▶ [Passage]

Segment Open

Tuesday, June 26, 2018

Guest Blogger, Konrad Tademar, Spotlights the Poetry of Arseny Alexandrovich Tarkovsky



111 years ago, Arseny Alexandrovich Tarkovsky (Арсе́ний Алекса́ндрович Тарко́вский) was born in the city of Yelisavetgrad (present day: Kropyvnytskyi, Ukraine) - he was the son of Aleksander Tarkowski, a Polish nobleman settled in Russia and a Russian dancer Maria Danilovna Rachkovskaya. His son was Andrei Tarkovsky - the famed Russian Film director of the Soviet Era who directed Andrei Rublev (1966) and Solaris (1972).
Arseny Tarkovsky was a Poet, by many accounts one of the greatest poets of the Russian language in the 20th century. His beloved son died before he did. His son used many of his father's poems in his films, in many places in the film Mirror (1975) and Nostalghia (1983) the whole narrative is written by Arseny.
In reading Andrei Tarkovsky's letters and scripts as well as his interviews, one gets the sense that his father was an enormous influence on him. He shaped his mind and soul into the spiritual force of unrepentant sentimentalism that his art would become. Rejecting that dry Western detachment and objectivity that have become the hallmark of modernity, his soul bled, and his heart beat like a war drum, and he passed on that blood and war into his son's heart and soul. In watching Andrei Tarkovsky's films, in reading his scripts, one finds oneself walking along an empty Russian path with Arseny Tarkovsky - and with the ghosts of all the Russias acrosss all the ages.
He died on May 27, 1989 - 29 months (about 2 and half years) after his son died (1932-1986) in self -imposed exile from the Soviet State they both detested with a passion only a poet and a film director can breathe. I fell in love with Andrei Tarkovsky's films in great part because I fell in love with Arseny Tarkovsky's poetry. He invaded my dreams, he entered into my soul.

Segment Closed

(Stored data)
Segment Open

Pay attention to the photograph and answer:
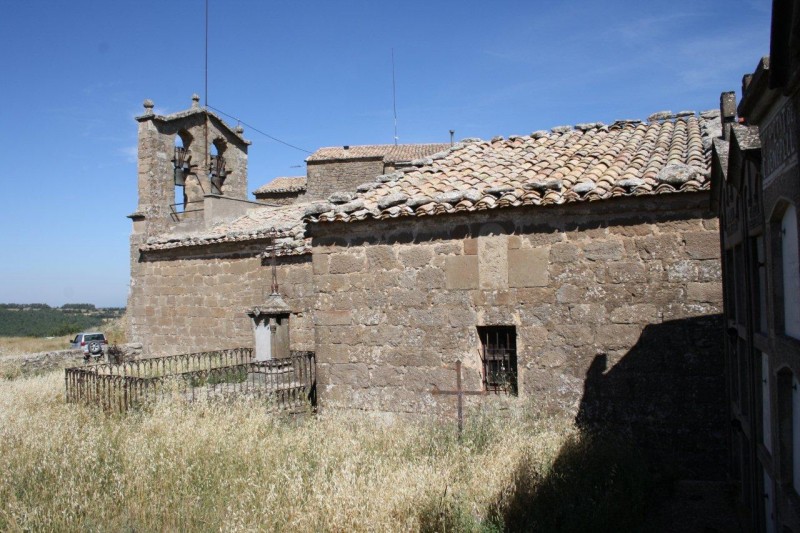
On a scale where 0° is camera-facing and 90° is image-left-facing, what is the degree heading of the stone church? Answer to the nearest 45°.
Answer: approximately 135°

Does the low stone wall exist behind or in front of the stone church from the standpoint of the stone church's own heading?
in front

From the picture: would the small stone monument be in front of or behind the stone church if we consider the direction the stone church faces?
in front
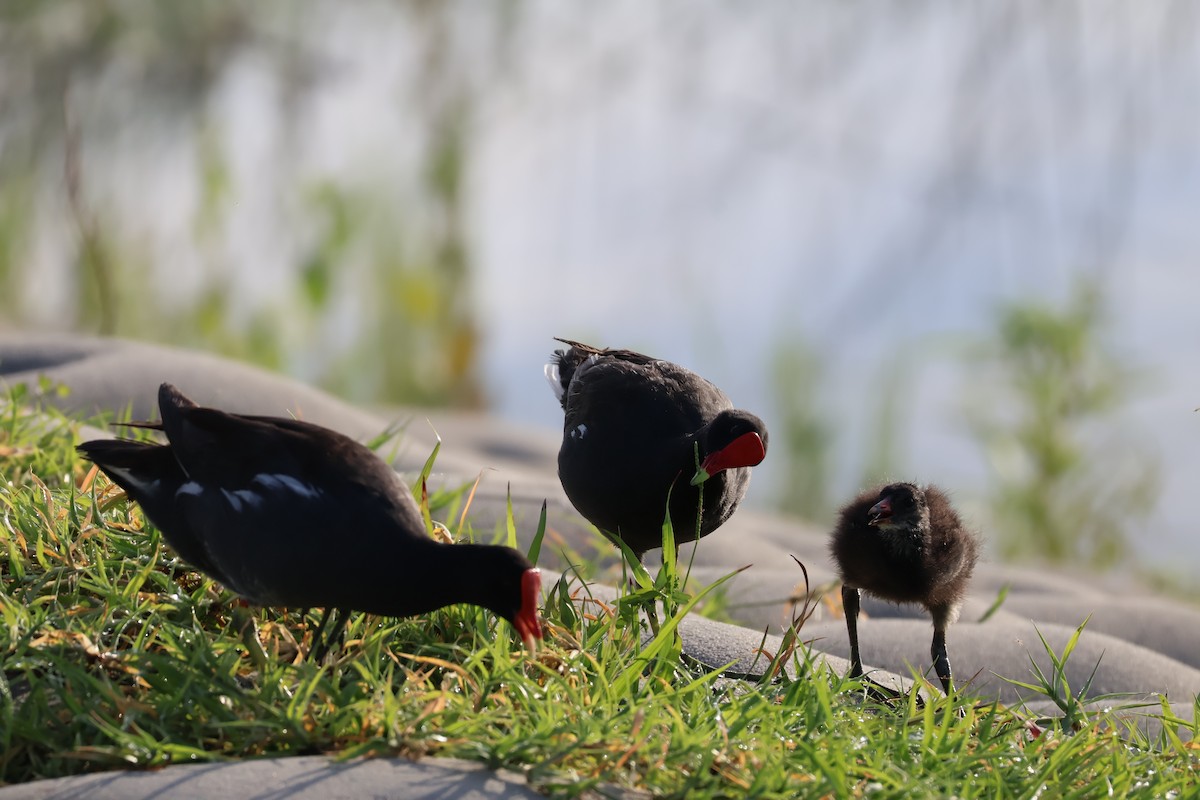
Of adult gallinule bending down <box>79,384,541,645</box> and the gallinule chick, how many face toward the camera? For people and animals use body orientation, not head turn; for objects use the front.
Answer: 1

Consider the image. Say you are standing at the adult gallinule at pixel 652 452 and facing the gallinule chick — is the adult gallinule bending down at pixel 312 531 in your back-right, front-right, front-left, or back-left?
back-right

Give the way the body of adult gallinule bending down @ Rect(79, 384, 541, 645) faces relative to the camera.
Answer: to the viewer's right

Segment Closed
Segment Open

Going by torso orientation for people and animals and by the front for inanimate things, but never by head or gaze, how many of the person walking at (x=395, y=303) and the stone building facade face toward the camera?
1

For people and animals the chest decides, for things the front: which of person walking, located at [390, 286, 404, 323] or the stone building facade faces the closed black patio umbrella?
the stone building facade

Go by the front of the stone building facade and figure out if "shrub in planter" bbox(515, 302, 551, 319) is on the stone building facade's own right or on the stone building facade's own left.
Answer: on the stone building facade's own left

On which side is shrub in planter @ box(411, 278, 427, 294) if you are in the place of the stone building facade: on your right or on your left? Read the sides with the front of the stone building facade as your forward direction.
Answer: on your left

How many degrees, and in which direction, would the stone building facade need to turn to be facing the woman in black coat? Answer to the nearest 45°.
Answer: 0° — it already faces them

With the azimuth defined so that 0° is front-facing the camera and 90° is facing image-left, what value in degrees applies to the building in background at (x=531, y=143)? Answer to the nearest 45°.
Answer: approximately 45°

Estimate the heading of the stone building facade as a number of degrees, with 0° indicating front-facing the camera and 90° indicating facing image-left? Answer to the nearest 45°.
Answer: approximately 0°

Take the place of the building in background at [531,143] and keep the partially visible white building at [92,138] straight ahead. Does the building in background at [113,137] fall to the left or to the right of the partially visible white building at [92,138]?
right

Segment Closed

▶ [Action item]
Carry the blog post on Arseny Tarkovsky forward, starting right after its final sentence. The listing was drawn from a separate source.

▶ [Result of the task]
And this I dreamt, and this I dream


And this I dreamt, and this I dream,
And some time this I will dream again,
And all will be repeated, all be re-embodied,
You will dream everything I have seen in dream.
To one side from ourselves, to one side from the world
Wave follows wave to break on the shore,
On each wave is a star, a person, a bird,
Dreams, reality, death - on wave after wave.
No need for a date: I was, I am, and I will be,
Life is a wonder of wonders, and to wonder
I dedicate myself, on my knees, like an orphan,
Alone - among mirrors - fenced in by reflections:
Cities and seas, iridescent, intensified.
A mother in tears takes a child on her lap.
***
I waited for you yesterday since morning

I waited for you yesterday since morning,
They guessed you wouldn't come,
Do you remember the weather? Like a holiday!
I went out without a coat.
Today came, and they fixed for us
A somehow specially dismal day,
It was very late, and it was raining,
The drops cascading down the chilly branches.
No word of comfort, tears undried…
***


Life, Life
I

I don't believe in omens or fear
Forebodings. I flee from neither slander
Nor from poison. Death does not exist.
Everyone's immortal. Everything is too.
No point in fearing death at seventeen,
Or seventy.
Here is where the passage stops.